EXERCISE: Each entry is to be output precisely as it appears.

[Collection entries]
..........
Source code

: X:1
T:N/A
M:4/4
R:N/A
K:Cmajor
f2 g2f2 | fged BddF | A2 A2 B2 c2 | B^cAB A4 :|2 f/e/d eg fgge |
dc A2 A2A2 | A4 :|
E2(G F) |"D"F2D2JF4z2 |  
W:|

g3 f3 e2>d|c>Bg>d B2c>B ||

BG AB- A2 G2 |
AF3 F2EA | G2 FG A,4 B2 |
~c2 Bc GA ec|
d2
..........
SOLUTION BELOW:
Source code

: X:1
T:N/A
M:4/4
R:N/A
K:Cmajor
f2 g2f2 | fged BddF | A2 A2 B2 c2 | B^cAB A4 :|2 f/e/d eg fgge |
dc A2 A2A2 | A4 :|
E2(G F) |"D"F2D2JF4z2 |  
W:|

g3 f3 e2>d|c>Bg>d B2c>B ||

BG AB- A2 G2 |
AF3 F2EA | G2 FG A,4 B2 |
~c2 Bc GA ec|
d2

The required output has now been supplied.